The three justices on the liberal wing of the court asked questions that warned of the damage to the reputation of the Supreme Court if it overturns a watershed decision such as Roe if the only substantial change was to the makeup of the court — something Mississippi lawmakers pointed to when they passed the 15-week ban.
“Will this institution survive the stench that this creates in the public perception that the Constitution and its reading are just political acts?” Justice Sonia Sotomayor said.
But few justices in the middle of the court picked up meaningfully on those reputation concerns.

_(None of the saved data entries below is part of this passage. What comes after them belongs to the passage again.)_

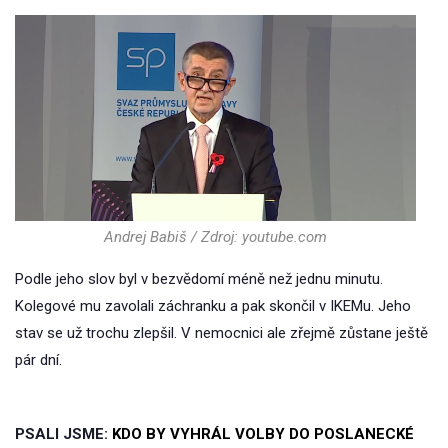
Andrej Babiš / Zdroj: youtube.com
Podle jeho slov byl v bezvědomí méně než jednu minutu.
Kolegové mu zavolali záchranku a pak skončil v IKEMu. Jeho
stav se už trochu zlepšil. V nemocnici ale zřejmě zůstane ještě
pár dní.
PSALI JSME:
KDO BY VYHRÁL VOLBY DO POSLANECKÉ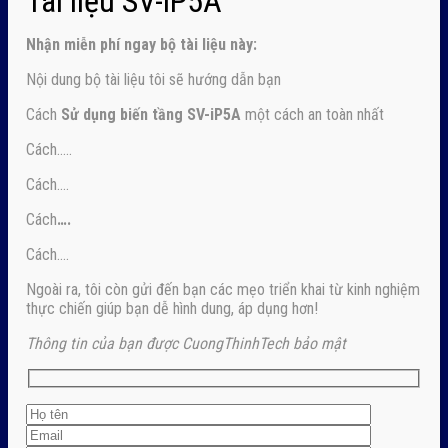
Tài liệu SV-iP5A
Nhận
miễn phí ngay
bộ tài liệu này:
Nội dung bộ tài liệu tôi sẽ hướng dẫn bạn
Cách
Sử dụng biến tầng SV-iP5A
một cách an toàn nhất
Cách…..
Cách….
Cách
….
Cách….
Ngoài ra, tôi còn gửi đến bạn các mẹo triển khai từ kinh nghiệm
thực chiến giúp bạn dễ hình dung, áp dụng hơn!
Thông tin của bạn được CuongThinhTech bảo mật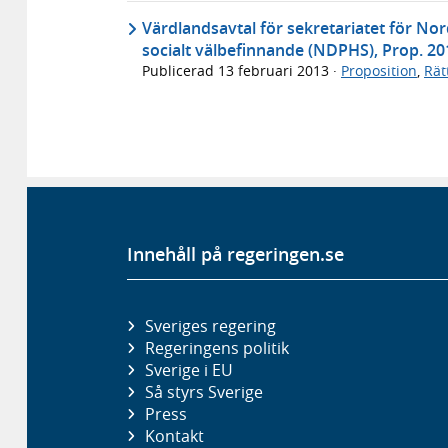
Värdlandsavtal för sekretariatet för No
socialt välbefinnande (NDPHS), Prop. 20
Publicerad
13 februari 2013
·
Proposition
,
Rät
Innehåll på regeringen.se
Sveriges regering
Regeringens politik
Sverige i EU
Så styrs Sverige
Press
Kontakt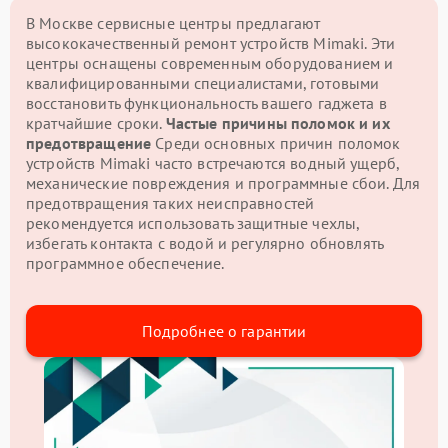
В Москве сервисные центры предлагают
высококачественный ремонт устройств Mimaki. Эти
центры оснащены современным оборудованием и
квалифицированными специалистами, готовыми
восстановить функциональность вашего гаджета в
кратчайшие сроки.
Частые причины поломок и их
предотвращение
Среди основных причин поломок
устройств Mimaki часто встречаются водный ущерб,
механические повреждения и программные сбои. Для
предотвращения таких неисправностей
рекомендуется использовать защитные чехлы,
избегать контакта с водой и регулярно обновлять
программное обеспечение.
Подробнее о гарантии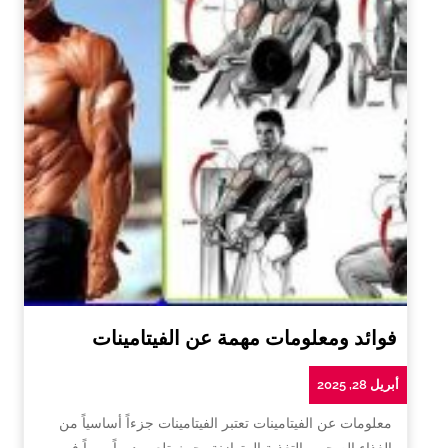
فوائد ومعلومات مهمة عن الفيتامينات
أبريل 28, 2025
معلومات عن الفيتامينات تعتبر الفيتامينات جزءاً أساسياً من
الغذاء الصحي والتغذية المتوازنة، حيث تلعب دوراً مهماً في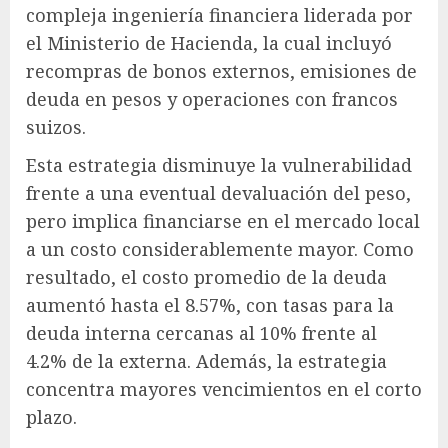
compleja ingeniería financiera liderada por
el Ministerio de Hacienda, la cual incluyó
recompras de bonos externos, emisiones de
deuda en pesos y operaciones con francos
suizos.
Esta estrategia disminuye la vulnerabilidad
frente a una eventual devaluación del peso,
pero implica financiarse en el mercado local
a un costo considerablemente mayor. Como
resultado, el costo promedio de la deuda
aumentó hasta el 8.57%, con tasas para la
deuda interna cercanas al 10% frente al
4.2% de la externa. Además, la estrategia
concentra mayores vencimientos en el corto
plazo.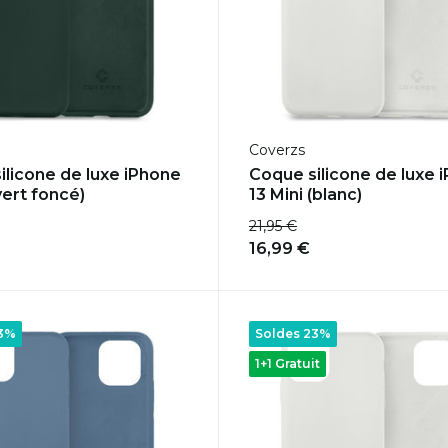
Coverzs
ilicone de luxe iPhone
Coque silicone de luxe 
vert foncé)
13 Mini (blanc)
21,95 €
16,99 €
23%
Soldes 23%
1+1 Gratuit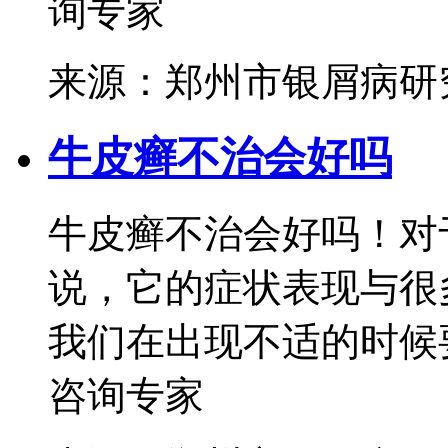
询专家
来源：郑州市银屑病研
牛皮癣不治会好吗
牛皮癣不治会好吗！对
说，它的症状表现与很
我们在出现不适的时候要
咨询专家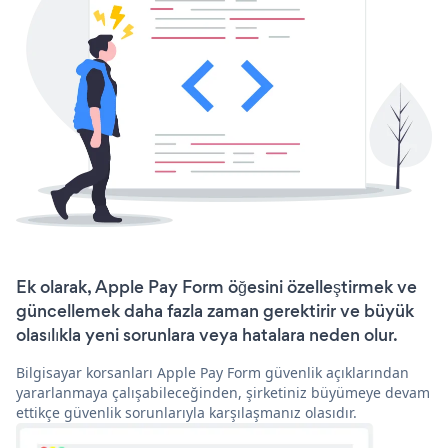
Ek olarak, Apple Pay Form öğesini özelleştirmek ve
güncellemek daha fazla zaman gerektirir ve büyük
olasılıkla yeni sorunlara veya hatalara neden olur.
Bilgisayar korsanları Apple Pay Form güvenlik açıklarından
yararlanmaya çalışabileceğinden, şirketiniz büyümeye devam
ettikçe güvenlik sorunlarıyla karşılaşmanız olasıdır.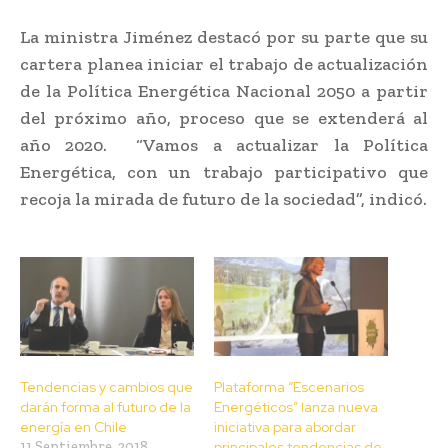
La ministra Jiménez destacó por su parte que su
cartera planea iniciar el trabajo de actualización
de la Política Energética Nacional 2050 a partir
del próximo año, proceso que se extenderá al
año 2020. “Vamos a actualizar la Política
Energética, con un trabajo participativo que
recoja la mirada de futuro de la sociedad”, indicó.
Tendencias y cambios que
Plataforma “Escenarios
darán forma al futuro de la
Energéticos” lanza nueva
energía en Chile
iniciativa para abordar
11 Septiembre, 2018
principales tendencias de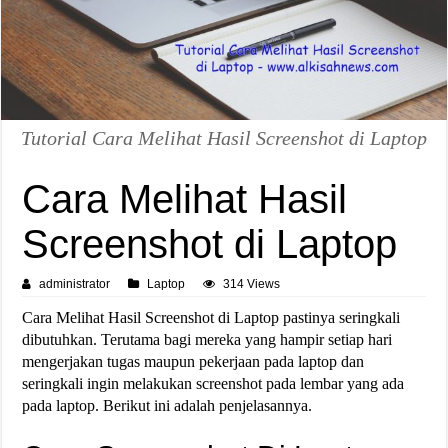
Tutorial Cara Melihat Hasil Screenshot di Laptop
Cara Melihat Hasil
Screenshot di Laptop
administrator
Laptop
314 Views
Cara Melihat Hasil Screenshot di Laptop pastinya seringkali
dibutuhkan. Terutama bagi mereka yang hampir setiap hari
mengerjakan tugas maupun pekerjaan pada laptop dan
seringkali ingin melakukan screenshot pada lembar yang ada
pada laptop. Berikut ini adalah penjelasannya.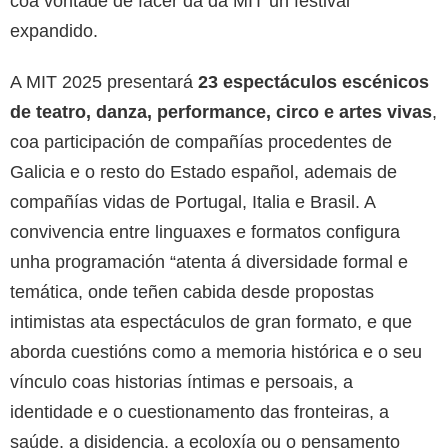
coa vontade de facer da da MIT un festival
expandido.
A MIT 2025 presentará
23 espectáculos escénicos
de teatro, danza, performance, circo e artes vivas
,
coa participación de compañías procedentes de
Galicia e o resto do Estado español, ademais de
compañías vidas de Portugal, Italia e Brasil. A
convivencia entre linguaxes e formatos configura
unha programación “atenta á diversidade formal e
temática, onde teñen cabida desde propostas
intimistas ata espectáculos de gran formato, e que
aborda cuestións como a memoria histórica e o seu
vínculo coas historias íntimas e persoais, a
identidade e o cuestionamento das fronteiras, a
saúde, a disidencia, a ecoloxía ou o pensamento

Justice Amy Coney Barrett, another Trump appointee considered by Senate Republicans as anti-abortion, questioned why a court looking at the issue for the first time would find the viability line any more constitutional than any other line.
“As a matter of prudential judgment, it’s not constitutionally required as a matter of first principles because, in fact, we could decide to be more protective and say 27 weeks into the second trimester,” Barrett said.
Chief Justice John G. Roberts Jr. said a 15-week line was the standard that “the vast majority of other countries have” and “not a dramatic departure from viability.”
“When you get to the viability standard, we share that standard with the People’s Republic of China and North Korea,” Roberts said. “And I don’t think you have to be in favor of looking to international law to set our constitutional standards to be concerned, if those share that particular time period.”
Rikelman replied that Roberts was not correct about that because other countries do allow access to abortion after those set times in a pregnancy — and moving the line back to 15 weeks in the United States would be moving it “substantially backwards.”
Abortion rights advocates have warned that a decision that does not overturn Roe explicitly but gets rid of the viability line would be tantamount to overruling Roe because conservative states would rush to put in more and more restrictive laws.
To that point, a Texas law essentially bans abortions after six weeks, and the Supreme Court has allowed it to be in effect for the past three months as advocates fight for a way to challenge it in court because of its unusual structure.
While oral arguments do not necessarily indicate how the Supreme Court will ultimately rule, experts outside the courtroom Wednesday did not hear much for abortion rights advocates to be optimistic about.
Mary Ziegler, a law professor at Florida State University who published a book in 2020 on the legal history of abortion in America, tweeted that before oral arguments, she thought the Supreme Court “was afraid of looking partisan & would want to make it seem as if overruling Roe struck the justices as a hard question.
“I thought that would mean Roe would be gone in 2023 or 2024 rather than this year,” Ziegler wrote. “I now think I was wrong.”